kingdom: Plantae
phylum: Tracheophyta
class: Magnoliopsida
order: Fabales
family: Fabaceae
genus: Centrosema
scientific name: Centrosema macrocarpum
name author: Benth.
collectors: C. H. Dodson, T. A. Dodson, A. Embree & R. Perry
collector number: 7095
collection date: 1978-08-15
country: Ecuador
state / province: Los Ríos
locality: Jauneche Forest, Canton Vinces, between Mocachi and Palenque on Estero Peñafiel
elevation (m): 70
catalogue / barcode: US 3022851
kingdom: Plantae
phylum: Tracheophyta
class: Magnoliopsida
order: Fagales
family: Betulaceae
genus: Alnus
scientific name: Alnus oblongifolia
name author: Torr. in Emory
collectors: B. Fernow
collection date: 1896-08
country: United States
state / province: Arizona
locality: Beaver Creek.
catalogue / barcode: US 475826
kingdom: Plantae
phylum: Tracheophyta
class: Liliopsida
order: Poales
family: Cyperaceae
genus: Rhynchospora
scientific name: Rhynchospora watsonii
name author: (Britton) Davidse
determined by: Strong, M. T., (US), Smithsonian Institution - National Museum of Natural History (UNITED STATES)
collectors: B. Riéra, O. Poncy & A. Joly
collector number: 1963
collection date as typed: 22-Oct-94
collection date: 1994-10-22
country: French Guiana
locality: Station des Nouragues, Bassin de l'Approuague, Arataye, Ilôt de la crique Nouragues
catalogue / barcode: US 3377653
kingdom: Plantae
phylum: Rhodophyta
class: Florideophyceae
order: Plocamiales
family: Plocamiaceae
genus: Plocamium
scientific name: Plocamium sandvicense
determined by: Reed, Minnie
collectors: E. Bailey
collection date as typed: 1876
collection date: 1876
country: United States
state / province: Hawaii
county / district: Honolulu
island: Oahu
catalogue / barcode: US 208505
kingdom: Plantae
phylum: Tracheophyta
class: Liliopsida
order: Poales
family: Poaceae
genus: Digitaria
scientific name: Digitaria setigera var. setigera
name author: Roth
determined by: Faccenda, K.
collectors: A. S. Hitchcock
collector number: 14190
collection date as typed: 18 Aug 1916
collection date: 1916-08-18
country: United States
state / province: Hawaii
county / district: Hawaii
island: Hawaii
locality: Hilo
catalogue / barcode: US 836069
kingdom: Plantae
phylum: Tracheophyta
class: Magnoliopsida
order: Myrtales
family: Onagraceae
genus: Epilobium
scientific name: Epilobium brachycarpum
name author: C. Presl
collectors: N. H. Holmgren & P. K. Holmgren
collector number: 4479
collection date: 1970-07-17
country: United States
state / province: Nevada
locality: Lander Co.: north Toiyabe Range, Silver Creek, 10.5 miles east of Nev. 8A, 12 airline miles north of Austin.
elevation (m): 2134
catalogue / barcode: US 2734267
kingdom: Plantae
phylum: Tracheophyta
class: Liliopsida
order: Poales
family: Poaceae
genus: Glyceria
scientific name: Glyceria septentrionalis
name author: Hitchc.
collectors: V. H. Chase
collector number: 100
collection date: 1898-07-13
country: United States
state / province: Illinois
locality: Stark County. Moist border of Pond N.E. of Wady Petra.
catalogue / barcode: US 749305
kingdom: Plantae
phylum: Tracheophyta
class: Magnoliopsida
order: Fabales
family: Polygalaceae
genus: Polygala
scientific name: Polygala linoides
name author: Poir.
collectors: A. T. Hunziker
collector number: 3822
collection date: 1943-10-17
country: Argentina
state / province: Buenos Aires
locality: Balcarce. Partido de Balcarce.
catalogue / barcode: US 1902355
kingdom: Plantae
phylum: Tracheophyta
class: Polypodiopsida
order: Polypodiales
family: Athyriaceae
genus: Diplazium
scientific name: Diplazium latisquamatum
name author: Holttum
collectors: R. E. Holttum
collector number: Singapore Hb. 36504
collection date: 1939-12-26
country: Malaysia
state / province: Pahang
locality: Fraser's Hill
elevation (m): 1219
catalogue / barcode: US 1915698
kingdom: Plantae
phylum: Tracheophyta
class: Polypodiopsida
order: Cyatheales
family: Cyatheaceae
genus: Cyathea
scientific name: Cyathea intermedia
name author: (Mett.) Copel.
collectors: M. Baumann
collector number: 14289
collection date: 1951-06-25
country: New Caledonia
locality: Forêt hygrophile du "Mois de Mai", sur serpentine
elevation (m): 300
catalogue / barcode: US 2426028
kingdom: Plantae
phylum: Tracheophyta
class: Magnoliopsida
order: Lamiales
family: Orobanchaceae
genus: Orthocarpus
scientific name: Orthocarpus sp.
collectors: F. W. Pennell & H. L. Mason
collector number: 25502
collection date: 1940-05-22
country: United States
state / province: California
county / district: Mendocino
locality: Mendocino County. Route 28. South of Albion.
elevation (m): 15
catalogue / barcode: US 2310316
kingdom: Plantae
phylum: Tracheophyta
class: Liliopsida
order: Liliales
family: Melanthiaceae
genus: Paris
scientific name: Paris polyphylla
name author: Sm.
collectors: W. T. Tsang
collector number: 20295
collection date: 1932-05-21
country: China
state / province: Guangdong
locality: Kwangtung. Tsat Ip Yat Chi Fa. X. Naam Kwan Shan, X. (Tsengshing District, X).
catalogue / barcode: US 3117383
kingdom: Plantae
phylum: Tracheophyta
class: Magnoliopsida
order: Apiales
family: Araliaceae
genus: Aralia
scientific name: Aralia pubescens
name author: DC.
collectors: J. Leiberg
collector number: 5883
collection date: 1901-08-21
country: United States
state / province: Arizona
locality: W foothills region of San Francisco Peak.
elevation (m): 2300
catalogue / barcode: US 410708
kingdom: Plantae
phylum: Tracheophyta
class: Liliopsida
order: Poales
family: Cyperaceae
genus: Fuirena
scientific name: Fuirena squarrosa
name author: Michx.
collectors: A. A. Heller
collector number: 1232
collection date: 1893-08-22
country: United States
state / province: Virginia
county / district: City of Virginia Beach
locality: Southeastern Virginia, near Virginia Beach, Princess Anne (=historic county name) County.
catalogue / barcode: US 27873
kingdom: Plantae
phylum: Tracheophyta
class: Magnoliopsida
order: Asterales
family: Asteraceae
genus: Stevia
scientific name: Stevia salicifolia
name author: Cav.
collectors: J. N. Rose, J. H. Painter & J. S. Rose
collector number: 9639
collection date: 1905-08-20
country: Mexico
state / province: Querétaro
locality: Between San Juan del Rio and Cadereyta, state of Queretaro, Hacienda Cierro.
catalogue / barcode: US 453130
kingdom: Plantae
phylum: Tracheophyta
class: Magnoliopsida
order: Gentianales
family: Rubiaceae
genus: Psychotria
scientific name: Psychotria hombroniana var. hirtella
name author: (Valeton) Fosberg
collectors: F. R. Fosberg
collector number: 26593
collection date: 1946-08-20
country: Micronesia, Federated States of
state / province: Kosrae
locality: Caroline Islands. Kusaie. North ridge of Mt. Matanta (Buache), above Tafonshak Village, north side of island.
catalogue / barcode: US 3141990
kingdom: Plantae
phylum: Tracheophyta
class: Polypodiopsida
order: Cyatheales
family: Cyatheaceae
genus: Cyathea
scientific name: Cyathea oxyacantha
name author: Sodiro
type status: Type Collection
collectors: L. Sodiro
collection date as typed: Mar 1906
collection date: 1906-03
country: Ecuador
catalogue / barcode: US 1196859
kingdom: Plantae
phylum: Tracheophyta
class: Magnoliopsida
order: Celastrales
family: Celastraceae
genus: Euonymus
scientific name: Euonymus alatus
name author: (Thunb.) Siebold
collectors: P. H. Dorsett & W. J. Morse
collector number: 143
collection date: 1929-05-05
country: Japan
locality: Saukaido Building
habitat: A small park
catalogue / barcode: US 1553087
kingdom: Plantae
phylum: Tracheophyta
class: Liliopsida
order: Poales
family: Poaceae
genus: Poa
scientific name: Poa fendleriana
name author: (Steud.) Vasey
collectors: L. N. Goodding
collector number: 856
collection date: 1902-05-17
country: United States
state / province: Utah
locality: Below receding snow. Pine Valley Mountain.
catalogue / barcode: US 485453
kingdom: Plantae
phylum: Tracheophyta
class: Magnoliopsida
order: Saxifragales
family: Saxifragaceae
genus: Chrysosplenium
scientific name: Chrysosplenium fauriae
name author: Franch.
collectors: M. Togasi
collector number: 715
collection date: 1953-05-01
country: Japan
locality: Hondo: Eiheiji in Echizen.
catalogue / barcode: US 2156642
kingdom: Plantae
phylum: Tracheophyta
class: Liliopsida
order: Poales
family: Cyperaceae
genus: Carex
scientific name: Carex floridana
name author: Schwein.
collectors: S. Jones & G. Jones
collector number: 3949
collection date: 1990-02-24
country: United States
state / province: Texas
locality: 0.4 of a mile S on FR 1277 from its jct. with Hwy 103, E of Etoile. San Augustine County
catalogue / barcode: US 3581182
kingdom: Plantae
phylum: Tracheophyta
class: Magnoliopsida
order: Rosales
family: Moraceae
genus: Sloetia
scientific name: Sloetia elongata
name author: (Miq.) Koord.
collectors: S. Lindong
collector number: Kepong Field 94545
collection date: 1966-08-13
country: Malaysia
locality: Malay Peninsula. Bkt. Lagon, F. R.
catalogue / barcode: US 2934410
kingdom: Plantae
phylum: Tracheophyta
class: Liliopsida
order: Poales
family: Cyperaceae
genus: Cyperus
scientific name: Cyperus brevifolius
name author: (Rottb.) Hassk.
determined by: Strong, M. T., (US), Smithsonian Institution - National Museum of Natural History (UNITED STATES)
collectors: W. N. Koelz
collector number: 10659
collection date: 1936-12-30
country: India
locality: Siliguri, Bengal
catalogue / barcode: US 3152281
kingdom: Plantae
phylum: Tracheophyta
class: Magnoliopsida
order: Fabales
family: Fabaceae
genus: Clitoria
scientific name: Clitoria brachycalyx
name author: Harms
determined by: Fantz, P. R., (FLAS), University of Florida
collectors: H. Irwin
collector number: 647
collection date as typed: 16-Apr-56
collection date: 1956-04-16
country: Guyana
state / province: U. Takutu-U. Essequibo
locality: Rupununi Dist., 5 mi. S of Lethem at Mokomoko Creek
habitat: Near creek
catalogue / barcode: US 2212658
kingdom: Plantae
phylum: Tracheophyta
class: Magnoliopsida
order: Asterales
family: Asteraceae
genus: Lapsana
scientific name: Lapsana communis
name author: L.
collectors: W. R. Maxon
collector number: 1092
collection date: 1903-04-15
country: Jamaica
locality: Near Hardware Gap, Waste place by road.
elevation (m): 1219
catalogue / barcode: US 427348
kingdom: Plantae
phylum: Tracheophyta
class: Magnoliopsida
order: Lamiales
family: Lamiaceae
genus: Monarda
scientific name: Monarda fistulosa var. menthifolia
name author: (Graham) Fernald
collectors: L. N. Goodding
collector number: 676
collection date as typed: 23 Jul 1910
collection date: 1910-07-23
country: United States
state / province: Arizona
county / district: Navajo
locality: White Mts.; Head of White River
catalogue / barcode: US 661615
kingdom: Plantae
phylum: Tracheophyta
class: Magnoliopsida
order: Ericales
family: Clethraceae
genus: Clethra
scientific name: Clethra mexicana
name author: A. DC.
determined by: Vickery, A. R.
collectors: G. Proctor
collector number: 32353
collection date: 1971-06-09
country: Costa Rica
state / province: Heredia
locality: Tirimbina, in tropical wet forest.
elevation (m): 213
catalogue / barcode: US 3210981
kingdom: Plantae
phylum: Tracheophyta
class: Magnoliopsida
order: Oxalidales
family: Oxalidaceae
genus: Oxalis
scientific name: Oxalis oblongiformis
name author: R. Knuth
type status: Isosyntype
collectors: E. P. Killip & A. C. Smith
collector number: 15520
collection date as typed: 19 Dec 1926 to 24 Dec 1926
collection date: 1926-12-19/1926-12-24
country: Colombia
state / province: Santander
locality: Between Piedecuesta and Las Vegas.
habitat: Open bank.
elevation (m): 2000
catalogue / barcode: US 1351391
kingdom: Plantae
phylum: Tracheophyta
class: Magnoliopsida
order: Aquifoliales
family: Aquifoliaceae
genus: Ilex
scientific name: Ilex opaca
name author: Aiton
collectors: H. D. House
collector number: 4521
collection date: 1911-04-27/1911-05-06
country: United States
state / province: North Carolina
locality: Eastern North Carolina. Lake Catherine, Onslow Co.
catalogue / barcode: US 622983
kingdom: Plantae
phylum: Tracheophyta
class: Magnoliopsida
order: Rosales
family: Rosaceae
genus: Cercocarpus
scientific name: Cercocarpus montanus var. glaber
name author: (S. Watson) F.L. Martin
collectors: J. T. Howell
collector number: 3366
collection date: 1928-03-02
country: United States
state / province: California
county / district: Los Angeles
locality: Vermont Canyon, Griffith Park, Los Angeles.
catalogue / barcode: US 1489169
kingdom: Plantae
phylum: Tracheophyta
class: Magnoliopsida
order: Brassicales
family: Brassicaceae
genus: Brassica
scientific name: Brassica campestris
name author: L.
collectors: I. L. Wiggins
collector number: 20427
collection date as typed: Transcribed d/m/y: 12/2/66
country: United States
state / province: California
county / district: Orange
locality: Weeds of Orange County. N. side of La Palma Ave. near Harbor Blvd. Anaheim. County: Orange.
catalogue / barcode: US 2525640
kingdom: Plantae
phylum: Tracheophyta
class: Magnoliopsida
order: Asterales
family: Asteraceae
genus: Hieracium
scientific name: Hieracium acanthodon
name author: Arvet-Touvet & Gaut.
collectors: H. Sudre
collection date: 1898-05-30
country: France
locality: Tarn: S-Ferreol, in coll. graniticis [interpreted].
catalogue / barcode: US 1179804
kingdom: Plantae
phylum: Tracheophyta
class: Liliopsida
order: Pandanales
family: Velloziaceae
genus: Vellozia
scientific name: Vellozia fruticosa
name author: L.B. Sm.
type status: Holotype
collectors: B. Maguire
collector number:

(Short task) Begin at the line that has "scientific name: Cyathea oxyacantha" and stop after the line that has "name author: (Steud.) Vasey", copying that stretch of the material but changing every "name author" to "authority" and leaving everything else untouched.

(Finished answer)
scientific name: Cyathea oxyacantha
authority: Sodiro
type status: Type Collection
collectors: L. Sodiro
collection date as typed: Mar 1906
collection date: 1906-03
country: Ecuador
catalogue / barcode: US 1196859
kingdom: Plantae
phylum: Tracheophyta
class: Magnoliopsida
order: Celastrales
family: Celastraceae
genus: Euonymus
scientific name: Euonymus alatus
authority: (Thunb.) Siebold
collectors: P. H. Dorsett & W. J. Morse
collector number: 143
collection date: 1929-05-05
country: Japan
locality: Saukaido Building
habitat: A small park
catalogue / barcode: US 1553087
kingdom: Plantae
phylum: Tracheophyta
class: Liliopsida
order: Poales
family: Poaceae
genus: Poa
scientific name: Poa fendleriana
authority: (Steud.) Vasey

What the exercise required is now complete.